To attract young people, we need to recognise that they are digital natives, born and raised in the digital era, who expect digital solutions and data to help drive decision making. They expect digitalisation to be baked into their lives in the same way we, as consumers, have come to think of streaming services and home automation as a part of the fabric of daily lives. Moreover, young engineers will have an even greater appetite for the power and potential of data in industry – it is in the engineering psyche to want to push the boundaries of what is possible, and digitalisation is at the cutting edge of industry today.

Second, and of equal importance, the skills gap is seeing a huge amount of domain knowledge and experience retiring from the workforce each year. Digitalisation holds a unique power to retain a very useful slice of knowledge and to help retirees share it with young people in the business through technologies such as extended reality (xR) and associated, data enabled communications tools. This is something we have directly experienced in our own award-winning UK smart factories, where the introduction of augmented reality and digital twin technologies has enabled us to empower decision making on the shop floor and has played a vital role in helping to drive the structural and cultural changes that are central to successful digital transformation.

Digitalisation and productivity

The other “ill”, the productivity puzzle, has a more obvious link to digitalisation, but it does bear considering where the UK, ranked the ninth-biggest manufacturing nation on the planet, sits in terms of robotisation (24th). Despite the rapid growth of robotisation here, we are not yet keeping pace with growth elsewhere, let alone making comparative progress. This, to me, suggests a huge existing potential for the UK to become much more productive if the digital infrastructure that robotisation and automation required is brought to bear. Put simply, we need to up our digitalisation game.

The how

In the world of digital transformation – the process of digitalising your business to harness the power of data to transform it for the better – there are many people and organisations who will tell you what you need to do. Most of them, most of the time, are right, for two reasons.

First, it is vital to the future of your business to digitalise and those telling you how (technology vendors such as us at Schneider Electric, industry bodies, trade associations, governments and so on) are likely to be in a position to help in some way. Second because there’s no single magic-bullet method, just as there are many ways to be “right”.

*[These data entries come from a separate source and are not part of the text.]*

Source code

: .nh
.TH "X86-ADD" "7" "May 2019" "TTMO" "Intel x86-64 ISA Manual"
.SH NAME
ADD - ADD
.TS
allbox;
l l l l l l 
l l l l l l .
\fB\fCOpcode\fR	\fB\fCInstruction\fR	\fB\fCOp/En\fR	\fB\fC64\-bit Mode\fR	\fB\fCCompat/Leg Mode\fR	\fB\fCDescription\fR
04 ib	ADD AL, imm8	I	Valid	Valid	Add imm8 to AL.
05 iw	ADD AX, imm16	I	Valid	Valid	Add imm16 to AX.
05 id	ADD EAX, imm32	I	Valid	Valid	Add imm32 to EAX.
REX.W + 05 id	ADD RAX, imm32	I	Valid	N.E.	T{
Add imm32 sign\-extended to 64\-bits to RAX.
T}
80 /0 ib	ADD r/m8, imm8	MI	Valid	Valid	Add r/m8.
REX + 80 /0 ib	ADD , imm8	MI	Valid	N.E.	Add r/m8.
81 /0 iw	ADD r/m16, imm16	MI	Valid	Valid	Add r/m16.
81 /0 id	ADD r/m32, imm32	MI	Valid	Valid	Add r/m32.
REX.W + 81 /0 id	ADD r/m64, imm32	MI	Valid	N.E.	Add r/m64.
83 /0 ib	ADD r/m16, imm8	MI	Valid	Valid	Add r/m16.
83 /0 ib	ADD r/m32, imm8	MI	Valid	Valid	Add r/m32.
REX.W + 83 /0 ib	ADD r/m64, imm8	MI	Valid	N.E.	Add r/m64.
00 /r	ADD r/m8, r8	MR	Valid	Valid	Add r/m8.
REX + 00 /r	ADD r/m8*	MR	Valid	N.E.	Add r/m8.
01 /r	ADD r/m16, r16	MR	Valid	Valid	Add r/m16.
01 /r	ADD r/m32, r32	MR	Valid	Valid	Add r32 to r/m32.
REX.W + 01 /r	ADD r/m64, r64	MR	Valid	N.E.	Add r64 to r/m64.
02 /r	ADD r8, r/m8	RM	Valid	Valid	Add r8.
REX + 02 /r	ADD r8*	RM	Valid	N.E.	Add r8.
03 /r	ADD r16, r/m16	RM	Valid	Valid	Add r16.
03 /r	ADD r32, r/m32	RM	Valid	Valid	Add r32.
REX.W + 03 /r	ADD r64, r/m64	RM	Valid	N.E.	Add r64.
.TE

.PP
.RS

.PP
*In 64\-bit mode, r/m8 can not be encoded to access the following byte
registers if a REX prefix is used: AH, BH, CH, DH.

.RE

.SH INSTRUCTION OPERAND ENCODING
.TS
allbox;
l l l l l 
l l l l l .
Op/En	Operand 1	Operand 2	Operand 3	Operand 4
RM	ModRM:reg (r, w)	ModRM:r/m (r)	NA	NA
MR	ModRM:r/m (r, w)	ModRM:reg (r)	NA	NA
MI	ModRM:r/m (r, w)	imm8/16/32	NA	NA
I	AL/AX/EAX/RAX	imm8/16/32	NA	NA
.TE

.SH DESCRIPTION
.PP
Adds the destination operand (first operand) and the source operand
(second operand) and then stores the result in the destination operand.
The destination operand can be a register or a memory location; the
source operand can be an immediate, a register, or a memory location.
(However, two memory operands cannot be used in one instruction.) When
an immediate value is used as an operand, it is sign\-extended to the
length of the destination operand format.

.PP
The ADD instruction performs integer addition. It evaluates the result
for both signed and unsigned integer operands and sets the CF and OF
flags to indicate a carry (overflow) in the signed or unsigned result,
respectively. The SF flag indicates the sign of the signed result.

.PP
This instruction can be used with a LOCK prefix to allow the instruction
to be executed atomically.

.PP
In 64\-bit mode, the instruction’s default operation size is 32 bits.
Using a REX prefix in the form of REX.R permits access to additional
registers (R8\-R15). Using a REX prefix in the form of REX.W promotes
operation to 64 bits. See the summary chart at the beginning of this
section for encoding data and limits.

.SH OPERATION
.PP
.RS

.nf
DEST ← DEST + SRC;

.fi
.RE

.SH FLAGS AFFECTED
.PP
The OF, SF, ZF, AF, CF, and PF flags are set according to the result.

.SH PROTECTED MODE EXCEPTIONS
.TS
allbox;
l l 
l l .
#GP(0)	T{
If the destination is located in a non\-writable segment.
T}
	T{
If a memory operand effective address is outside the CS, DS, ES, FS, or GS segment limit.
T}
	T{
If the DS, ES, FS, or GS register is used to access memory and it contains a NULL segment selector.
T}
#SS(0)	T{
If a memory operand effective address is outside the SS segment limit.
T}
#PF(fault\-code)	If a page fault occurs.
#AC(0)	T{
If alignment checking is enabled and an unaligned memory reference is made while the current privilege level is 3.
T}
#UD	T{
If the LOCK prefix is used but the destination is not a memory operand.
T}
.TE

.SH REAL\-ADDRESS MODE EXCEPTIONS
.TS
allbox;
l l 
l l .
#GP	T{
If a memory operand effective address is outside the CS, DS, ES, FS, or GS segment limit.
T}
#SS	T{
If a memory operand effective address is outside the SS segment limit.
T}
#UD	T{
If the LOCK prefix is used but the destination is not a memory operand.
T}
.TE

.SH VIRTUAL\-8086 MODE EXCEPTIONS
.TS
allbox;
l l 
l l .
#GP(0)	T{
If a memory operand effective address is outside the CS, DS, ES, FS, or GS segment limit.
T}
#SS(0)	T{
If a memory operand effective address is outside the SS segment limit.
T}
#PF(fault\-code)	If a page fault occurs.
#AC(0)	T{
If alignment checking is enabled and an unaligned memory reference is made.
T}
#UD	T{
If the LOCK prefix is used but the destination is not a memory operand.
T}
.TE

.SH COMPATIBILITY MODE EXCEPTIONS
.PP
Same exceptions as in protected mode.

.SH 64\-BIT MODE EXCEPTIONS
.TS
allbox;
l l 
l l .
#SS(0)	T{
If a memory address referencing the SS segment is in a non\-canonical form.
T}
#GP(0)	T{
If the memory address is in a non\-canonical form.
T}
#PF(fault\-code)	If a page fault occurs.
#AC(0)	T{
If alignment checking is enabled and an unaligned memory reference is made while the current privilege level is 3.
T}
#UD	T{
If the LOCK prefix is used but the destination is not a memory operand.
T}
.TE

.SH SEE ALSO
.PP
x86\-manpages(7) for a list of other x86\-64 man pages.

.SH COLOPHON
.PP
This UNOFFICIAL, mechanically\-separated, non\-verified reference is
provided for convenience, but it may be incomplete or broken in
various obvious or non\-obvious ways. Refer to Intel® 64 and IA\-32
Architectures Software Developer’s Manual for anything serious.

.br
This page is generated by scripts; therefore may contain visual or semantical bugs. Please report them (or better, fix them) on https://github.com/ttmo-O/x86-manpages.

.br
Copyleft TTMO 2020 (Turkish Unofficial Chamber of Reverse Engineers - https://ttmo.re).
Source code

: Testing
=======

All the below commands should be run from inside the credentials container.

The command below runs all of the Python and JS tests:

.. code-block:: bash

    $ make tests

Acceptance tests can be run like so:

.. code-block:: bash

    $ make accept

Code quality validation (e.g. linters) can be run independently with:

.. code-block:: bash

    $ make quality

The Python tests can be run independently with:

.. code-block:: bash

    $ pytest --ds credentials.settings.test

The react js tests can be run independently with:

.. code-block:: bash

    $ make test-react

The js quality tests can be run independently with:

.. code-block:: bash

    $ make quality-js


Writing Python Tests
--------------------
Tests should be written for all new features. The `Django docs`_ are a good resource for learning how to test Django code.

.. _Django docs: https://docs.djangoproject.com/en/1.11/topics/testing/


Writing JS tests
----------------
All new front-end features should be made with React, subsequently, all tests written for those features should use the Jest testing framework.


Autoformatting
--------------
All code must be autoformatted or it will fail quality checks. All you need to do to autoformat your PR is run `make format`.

In fact, the best way for your company is as unique as your business. Your journey will likely need input from various suppliers of IT, software, hardware and machinery and your systems integrator, as well as a lot of buy-in from inside your organisation and, potentially, your supply chain.

It’s all quite simple, but it is far from easy. We know, because digitalisation is a journey we are on with our own manufacturing sites and we live the change first hand. We meet and overcome the hurdles for ourselves and use what we’ve learned, together with what we learn helping our customers, to shape our offering, industrial automation technology and software, right through to opportunity, training and talent acquisition.

UK and Ireland industrial companies keen to survive and thrive must digitalise. Mend and make-do won’t cut it. The tide is turning, the opportunity is immense and the time is now. I find that very exciting.